Arcivescovo e martire

 
NascitaVI secolo
MorteRouen, 586
Venerato daChiesa cattolica
CanonizzazionePre-canonizzazione
Ricorrenza14 aprile
AttributiBastone pastorale, palma

Pretestato (... – Rouen, 25 febbraio 586) è stato un arcivescovo franco, arcivescovo di Rouen dal 549: è venerato come santo e martire dalla Chiesa cattolica.

Biografia[modifica | modifica wikitesto]

Pretestato fu eletto vescovo della città di Rouen nel 549. Denunciò pubblicamente i crimini della regina Fredegonda: aveva istigato Chilperico I, di cui era la favorita, a far uccidere le prime due mogli, Audovera e Galsuinda, per poi sposarlo; aveva poi fatto uccidere suo cognato Sigeberto I, che stava per conquistare il regno di suo marito.

Celebrò anche il matrimonio di Brunechilde, vedova di Sigeberto, con Meroveo, figlio di primo letto di Chilperico I, compromettendo i piani di Fredegonda di far ereditare la corona di Neustria da suo figlio Clotario II.

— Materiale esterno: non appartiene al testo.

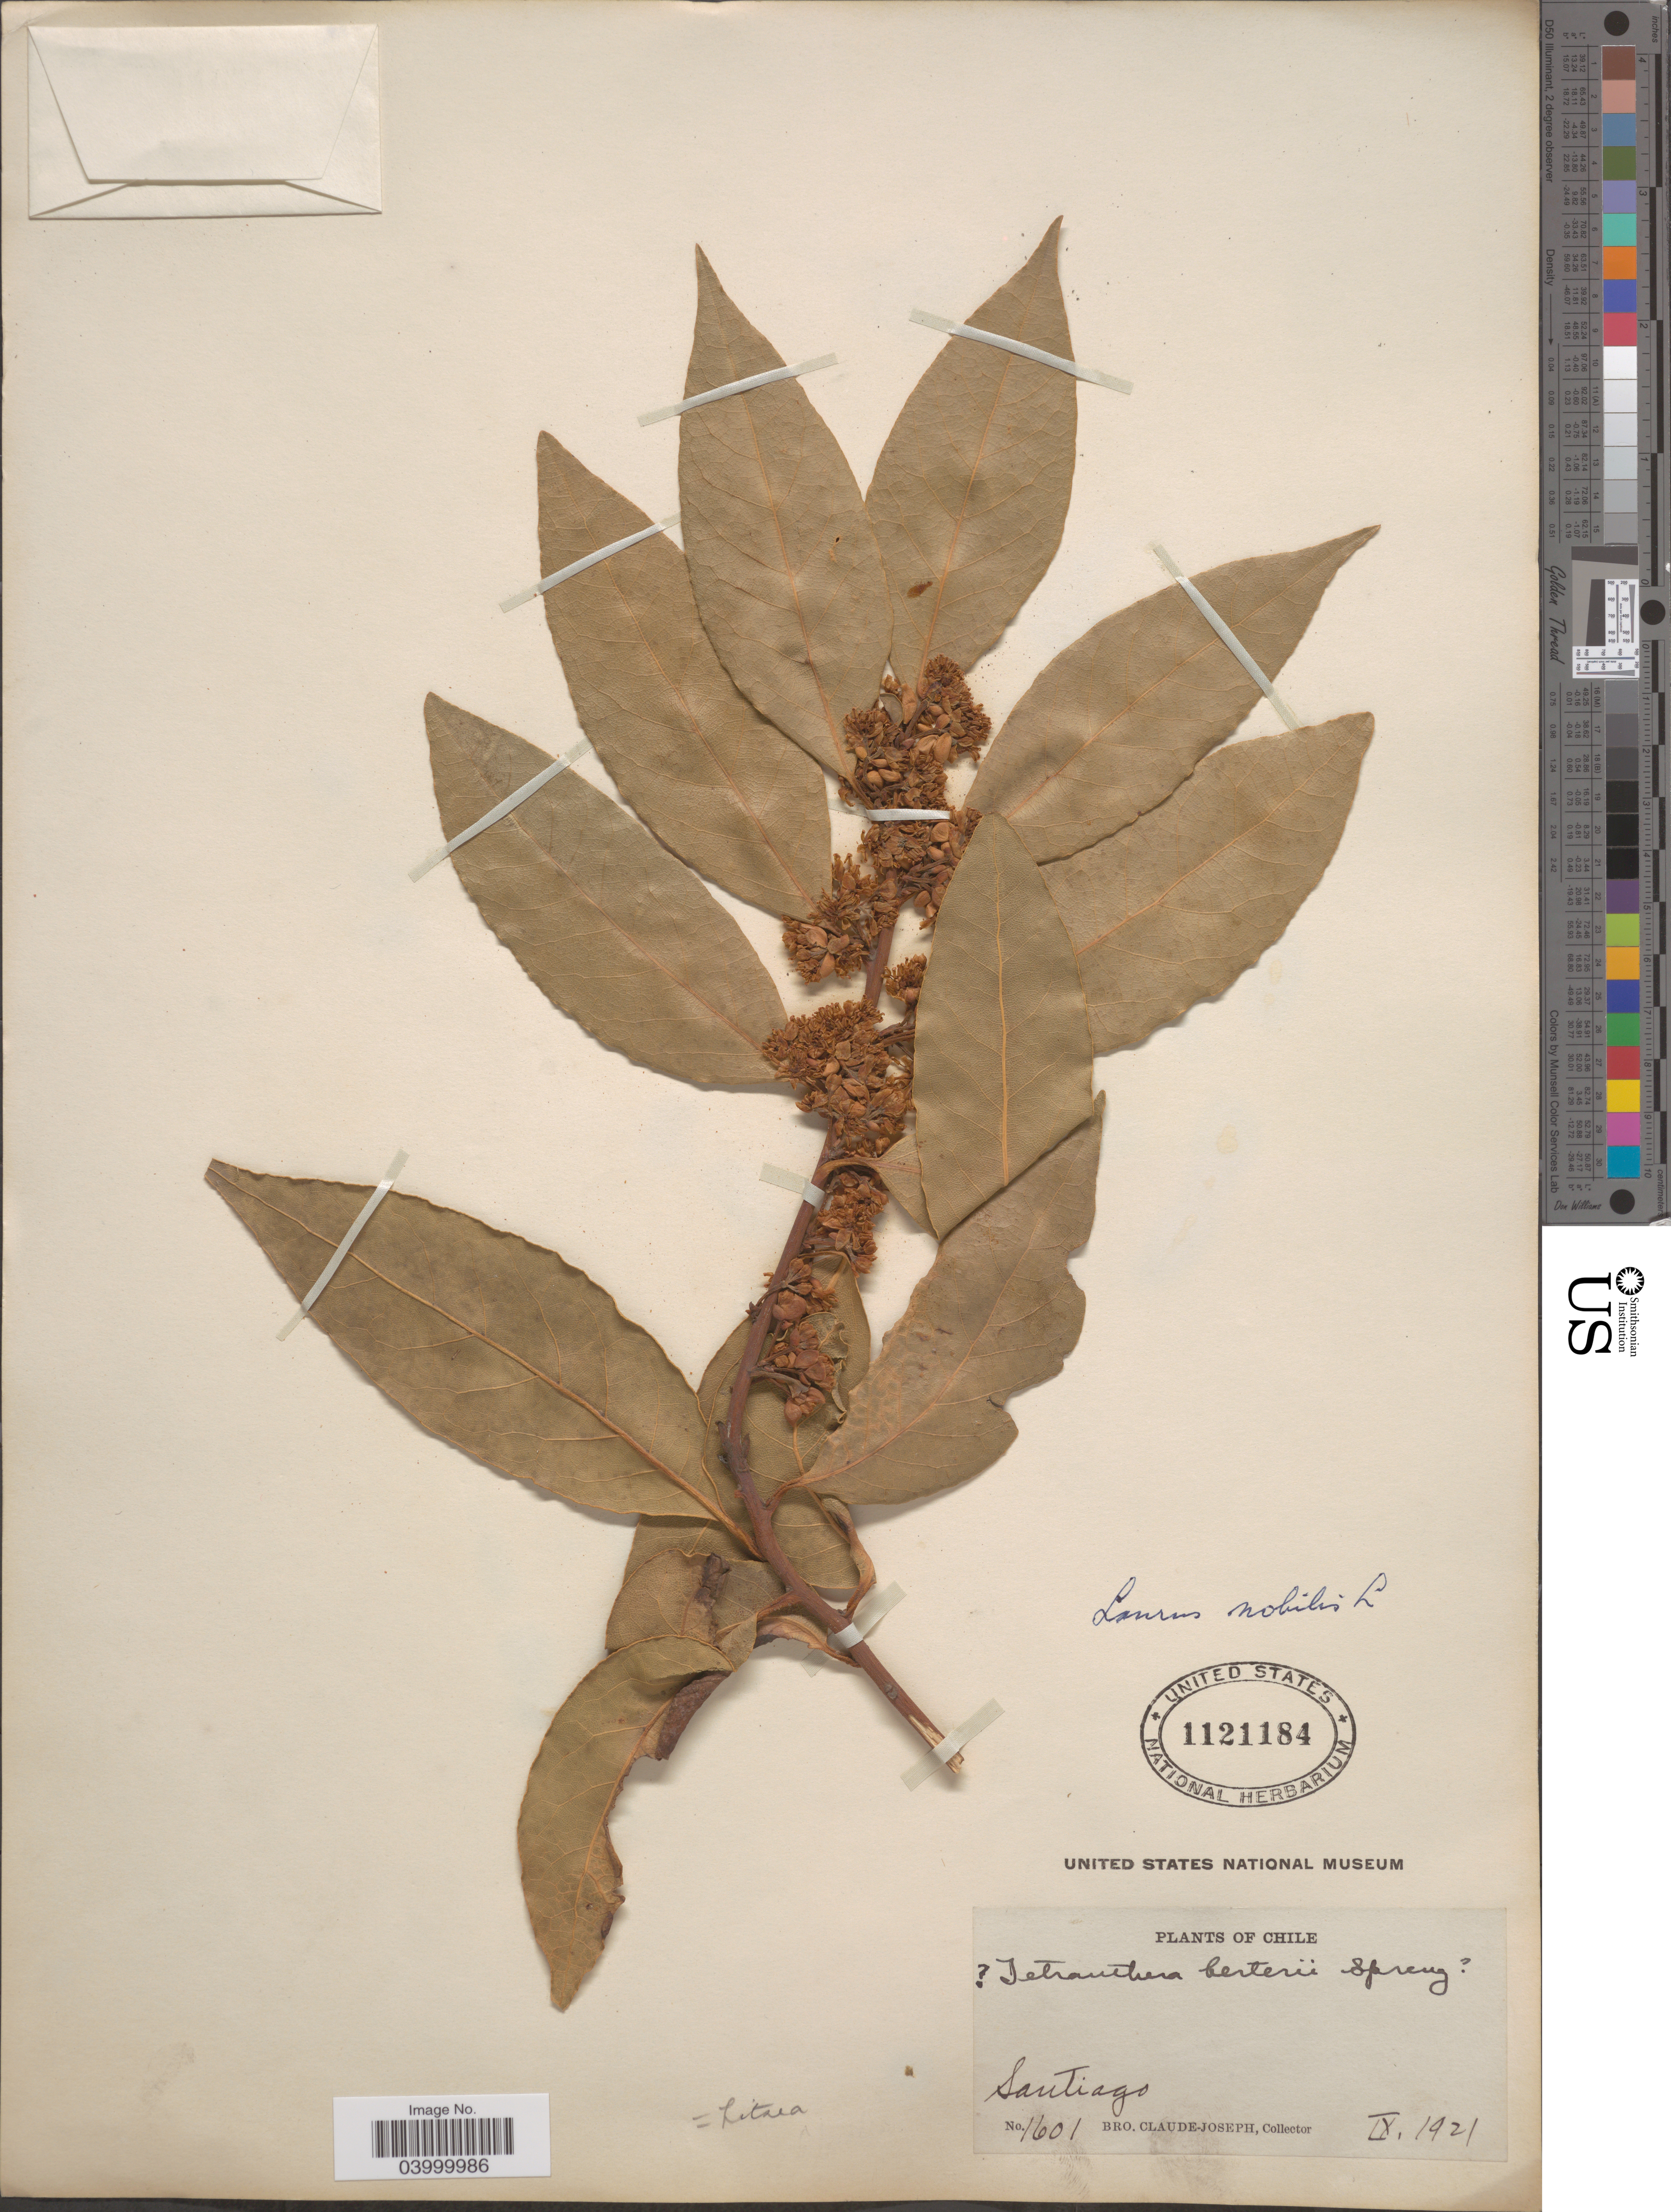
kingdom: Plantae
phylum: Tracheophyta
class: Magnoliopsida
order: Laurales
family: Lauraceae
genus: Cinnamomum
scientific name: Cinnamomum zollingeri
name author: Lukman.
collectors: Bro. Claude-Joseph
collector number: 1601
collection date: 1921-09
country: Chile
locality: Santiago.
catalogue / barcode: US 1121184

Per questi motivi, Chilperico e Fredegonda convocarono nel 577 un concilio a Parigi per deporlo e, nonostante la difesa del suo grande amico Gregorio di Tours, Pretestato fu costretto dal re ad ammettere pubblicamente che le false accuse contro di lui erano vere, e che aveva partecipato alla congiura di Meroveo che voleva impadronirsi del trono. Fu quindi esiliato sull'isola di Jersey. Nel 584, morto Chilperico I, un nuovo concilio convocato da Gontrano a Mâcon riabilitò Pretestato e lo reintegrò come vescovo di Rouen.

Il vescovo continuò a condannare apertamente Fredegonda per i suoi crimini. Esasperata, la regina lo fece assassinare nella cattedrale di Rouen mentre si preparava a celebrare la messa: questo avvenne il 25 febbraio 586 o, secondo altre fonti, il 14 aprile dello stesso anno, domenica delle palme.

È ascritto al Martirologio Romano al giorno 14 aprile.